There is rising domestic and international concern regarding North Korean women defectors in China who live in the shadows of human rights. The Chinese government, however, is cracking down severely on groups that support North Korean refugees, blocking ways to actually help these people.
Victims of human trafficking fall into three categories - being targeted by traffickers even before leaving North Korea and handed over to Chinese traffickers upon crossing the river, crossing the river alone and eventually falling into the hands of traffickers watching the riverbank, and reaching inland cities only to be caught by traffickers at train stations or markets. There are countless human trafficking rings along the Sino-Korean boarder, with a rising number of them starting their nefarious acts in North Korea.
The victims are reported to be sold to old bachelors or widowers in the countryside for 3000 yuan (a little over US$400) each and forced into marriage. According to a North Korean women support group, in most cases a few men from the same village pool their money to purchase one woman.
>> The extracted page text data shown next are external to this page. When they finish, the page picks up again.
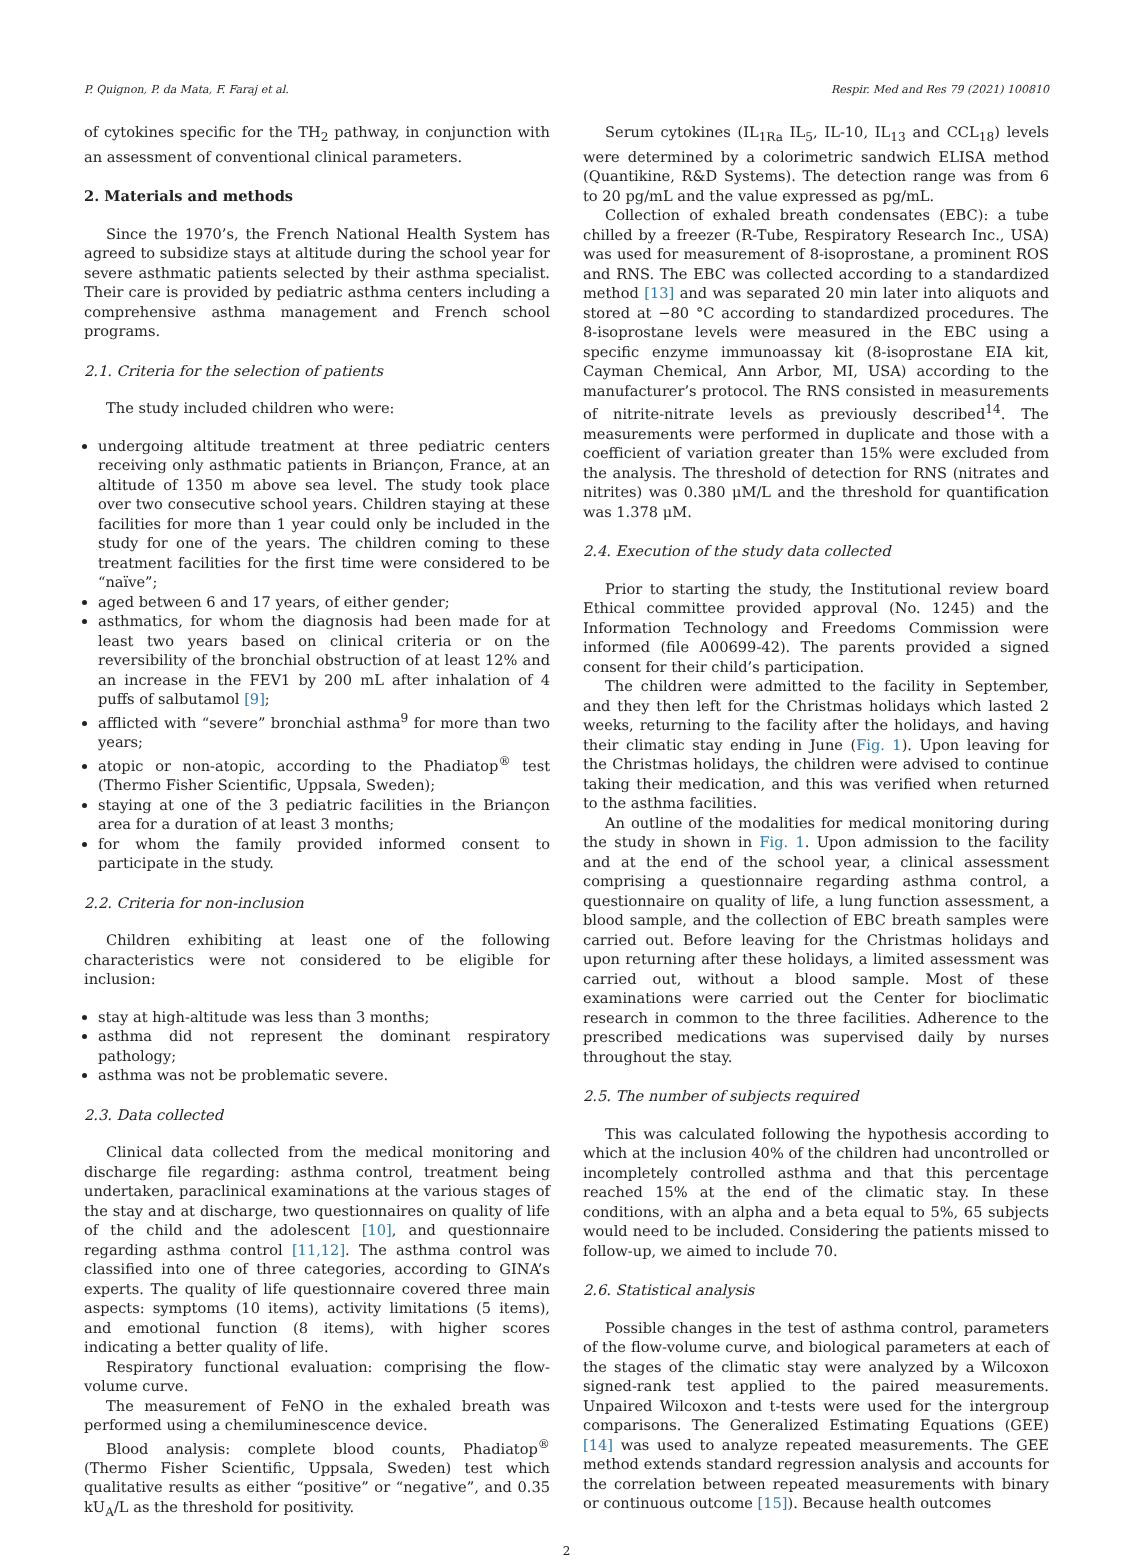P. Quignon, P. da Mata, F. Faraj et al. Respir. Med and Res 79 (2021) 100810
of cytokines specific for the TH<sub>2</sub> pathway, in conjunction with an assessment of conventional clinical parameters.
2. Materials and methods
Since the 1970’s, the French National Health System has agreed to subsidize stays at altitude during the school year for severe asthmatic patients selected by their asthma specialist. Their care is provided by pediatric asthma centers including a comprehensive asthma management and French school programs.
2.1. Criteria for the selection of patients
The study included children who were:
undergoing altitude treatment at three pediatric centers receiving only asthmatic patients in Briançon, France, at an altitude of 1350 m above sea level. The study took place over two consecutive school years. Children staying at these facilities for more than 1 year could only be included in the study for one of the years. The children coming to these treatment facilities for the first time were considered to be “naïve”;
aged between 6 and 17 years, of either gender;
asthmatics, for whom the diagnosis had been made for at least two years based on clinical criteria or on the reversibility of the bronchial obstruction of at least 12% and an increase in the FEV1 by 200 mL after inhalation of 4 puffs of salbutamol [9];
afflicted with “severe” bronchial asthma<sup>9</sup> for more than two years;
atopic or non-atopic, according to the Phadiatop<sup>®</sup> test (Thermo Fisher Scientific, Uppsala, Sweden);
staying at one of the 3 pediatric facilities in the Briançon area for a duration of at least 3 months;
for whom the family provided informed consent to participate in the study.
2.2. Criteria for non-inclusion
Children exhibiting at least one of the following characteristics were not considered to be eligible for inclusion:
stay at high-altitude was less than 3 months;
asthma did not represent the dominant respiratory pathology;
asthma was not be problematic severe.
2.3. Data collected
Clinical data collected from the medical monitoring and discharge file regarding: asthma control, treatment being undertaken, paraclinical examinations at the various stages of the stay and at discharge, two questionnaires on quality of life of the child and the adolescent [10], and questionnaire regarding asthma control [11,12]. The asthma control was classified into one of three categories, according to GINA’s experts. The quality of life questionnaire covered three main aspects: symptoms (10 items), activity limitations (5 items), and emotional function (8 items), with higher scores indicating a better quality of life.
Respiratory functional evaluation: comprising the flow-volume curve.
The measurement of FeNO in the exhaled breath was performed using a chemiluminescence device.
Blood analysis: complete blood counts, Phadiatop<sup>®</sup> (Thermo Fisher Scientific, Uppsala, Sweden) test which qualitative results as either “positive” or “negative”, and 0.35 kU<sub>A</sub>/L as the threshold for positivity.
Serum cytokines (IL<sub>1Ra</sub> IL<sub>5</sub>, IL-10, IL<sub>13</sub> and CCL<sub>18</sub>) levels were determined by a colorimetric sandwich ELISA method (Quantikine, R&D Systems). The detection range was from 6 to 20 pg/mL and the value expressed as pg/mL.
Collection of exhaled breath condensates (EBC): a tube chilled by a freezer (R-Tube, Respiratory Research Inc., USA) was used for measurement of 8-isoprostane, a prominent ROS and RNS. The EBC was collected according to a standardized method [13] and was separated 20 min later into aliquots and stored at −80 °C according to standardized procedures. The 8-isoprostane levels were measured in the EBC using a specific enzyme immunoassay kit (8-isoprostane EIA kit, Cayman Chemical, Ann Arbor, MI, USA) according to the manufacturer’s protocol. The RNS consisted in measurements of nitrite-nitrate levels as previously described<sup>14</sup>. The measurements were performed in duplicate and those with a coefficient of variation greater than 15% were excluded from the analysis. The threshold of detection for RNS (nitrates and nitrites) was 0.380 μM/L and the threshold for quantification was 1.378 μM.
2.4. Execution of the study data collected
Prior to starting the study, the Institutional review board Ethical committee provided approval (No. 1245) and the Information Technology and Freedoms Commission were informed (file A00699-42). The parents provided a signed consent for their child’s participation.
The children were admitted to the facility in September, and they then left for the Christmas holidays which lasted 2 weeks, returning to the facility after the holidays, and having their climatic stay ending in June (Fig. 1). Upon leaving for the Christmas holidays, the children were advised to continue taking their medication, and this was verified when returned to the asthma facilities.
An outline of the modalities for medical monitoring during the study in shown in Fig. 1. Upon admission to the facility and at the end of the school year, a clinical assessment comprising a questionnaire regarding asthma control, a questionnaire on quality of life, a lung function assessment, a blood sample, and the collection of EBC breath samples were carried out. Before leaving for the Christmas holidays and upon returning after these holidays, a limited assessment was carried out, without a blood sample. Most of these examinations were carried out the Center for bioclimatic research in common to the three facilities. Adherence to the prescribed medications was supervised daily by nurses throughout the stay.
2.5. The number of subjects required
This was calculated following the hypothesis according to which at the inclusion 40% of the children had uncontrolled or incompletely controlled asthma and that this percentage reached 15% at the end of the climatic stay. In these conditions, with an alpha and a beta equal to 5%, 65 subjects would need to be included. Considering the patients missed to follow-up, we aimed to include 70.
2.6. Statistical analysis
Possible changes in the test of asthma control, parameters of the flow-volume curve, and biological parameters at each of the stages of the climatic stay were analyzed by a Wilcoxon signed-rank test applied to the paired measurements. Unpaired Wilcoxon and t-tests were used for the intergroup comparisons. The Generalized Estimating Equations (GEE) [14] was used to analyze repeated measurements. The GEE method extends standard regression analysis and accounts for the correlation between repeated measurements with binary or continuous outcome [15]). Because health outcomes
2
If five men buy the joint ownership of one woman, the woman is forced to have sex with all five of them by night and take care of all five households and farms by day. There are cases where brothers buy and share one woman. A woman caught and sold to a village becomes an important village property. And so all the villagers keep watch over the woman, making escape impossible. On top of this, marriage between North Korean refugees and Chinese nationals is not recognized by law, meaning that these women have nowhere to turn to for protection.
During the second International Conference on North Korean Human Rights and Refugees held in Japan in February, one North Korean woman defector testified to the slave-like living conditions of her compatriots thus, "If you're sold to a place like Shantung, you'll never make it out of there. They tie up your hands and feet, follow you even to the bathroom, and never let you out of the house. If you happen to escape and then get caught by the family you were forced to marry into, you'll be horribly beaten, and sometimes even killed. People like us can be killed and never discovered as long as the villagers keep their mouths shut."
There are about four to five hundred groups in China working to support North Korean refugees, but only a small minority of the North Korean women gets to receive help from such groups. This is because these groups must act in secret, away from the eyes of the Chinese government. Such activities cost a lot of money as well. Upon receiving information about North Korean victims of human trafficking, the support groups usually buy back the women, and the repurchasing price has steadily increased to about five times the original. Another thing these women direly need is a safe hiding place, but it is not easy to find such places in China. They barely manage to house one or two women at a time in a remote apartment or farmhouse.
Providing even such insufficient support has become difficult this year. Since the incidents where North Korean asylum seekers planned and staged the storming of foreign diplomatic establishments in rapid succession, Chinese authorities have expelled all the support groups and arrested and detained missionaries who had been helping North Korean refugees.
How can the problem of human trafficking and human rights violations faced by North Korean women defectors be solved? Some of the support groups suggest that a North Korean refugee camp be built in Mongolia. The refugees can avoid China's hard-line stance against them and turn instead to Mongolia, where they have relatively more freedom and can receive job training at the refugee camp. But workers in the support groups helping North Korean women refugees point out that this is an unrealistic solution, since it takes the women who have no means of transportation two months to reach Mongolia on foot, by which time they would be caught either by Chinese authorities or traffickers.
These women will never be safe as long as the Chinese government refuses to recognize that the North Korean escapees are 'refugees according to international laws.' Support groups stress that the most important thing for now is to use international public opinion to persuade Beijing to change. This means the international community raising one voice appealing China, currently quite sensitive to international criticism with the 2008 Beijing Olympics ahead, to recognize the North Koreans' refugee status, stop arrests and forced repatriation, and eradicate trafficking of North Korean women.
To this end, groups helping North Korean women defectors are planning to conclude the groundwork of their situation survey by the end of this year. They will send survey teams to the eight borderland areas to gather accurate data on the number of women defectors, their age and route into China, their suffering of human trafficking and so on. At the same time, the groups will continue pushing the issue at the UN and other international conferences in order to set it as an international agenda. As emphasized by UNHCR Ruud Lubbers on the occasion of the World Refugee Day on June 20, offering "adequate protection and assistance for refugees … halts rising crime, prevents new violence and can be crucial for global security."